[[ AVAILABLE RECORDS, beginning ]]
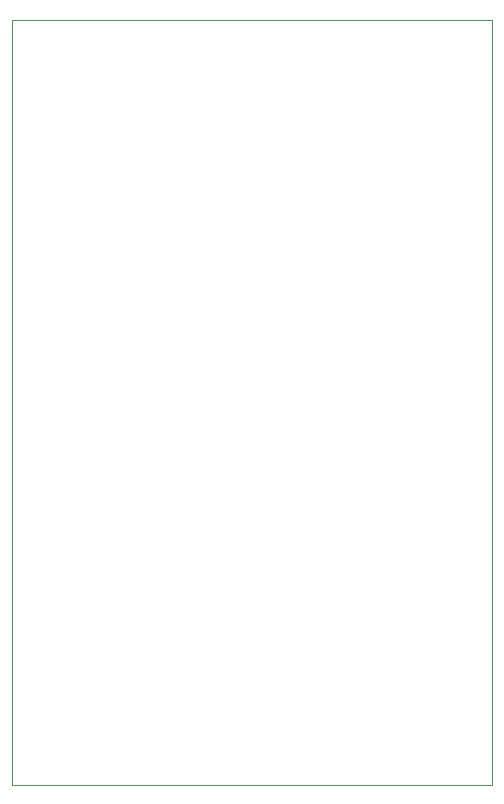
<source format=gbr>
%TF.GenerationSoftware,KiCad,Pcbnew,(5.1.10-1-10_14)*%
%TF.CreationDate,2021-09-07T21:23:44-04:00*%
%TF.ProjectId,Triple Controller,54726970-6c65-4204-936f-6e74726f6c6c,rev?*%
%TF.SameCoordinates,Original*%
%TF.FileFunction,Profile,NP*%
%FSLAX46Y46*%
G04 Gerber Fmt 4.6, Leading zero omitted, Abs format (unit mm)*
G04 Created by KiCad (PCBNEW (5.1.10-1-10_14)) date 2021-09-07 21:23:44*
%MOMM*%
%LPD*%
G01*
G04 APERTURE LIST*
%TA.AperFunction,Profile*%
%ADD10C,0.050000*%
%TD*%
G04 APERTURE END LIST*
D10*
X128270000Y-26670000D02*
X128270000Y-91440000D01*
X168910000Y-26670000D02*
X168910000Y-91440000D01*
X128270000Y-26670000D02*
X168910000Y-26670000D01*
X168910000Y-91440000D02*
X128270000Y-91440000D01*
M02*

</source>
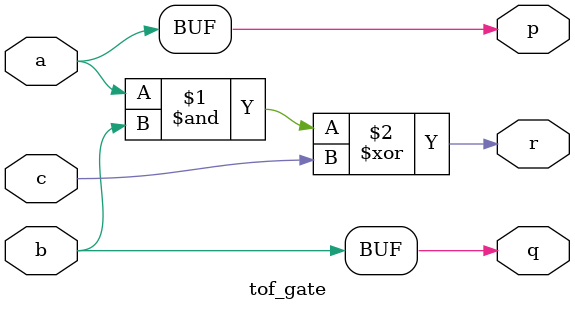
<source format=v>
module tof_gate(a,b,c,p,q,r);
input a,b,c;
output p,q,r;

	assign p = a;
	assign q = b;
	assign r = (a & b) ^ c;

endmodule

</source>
[[ AVAILABLE RECORDS, end ]]
WHAT YOU NEED TO DO =>
Please find each line in the records above that holds the word "APERTURE", and copy it.

WORKED SOLUTION =>
G04 APERTURE LIST*
G04 APERTURE END LIST*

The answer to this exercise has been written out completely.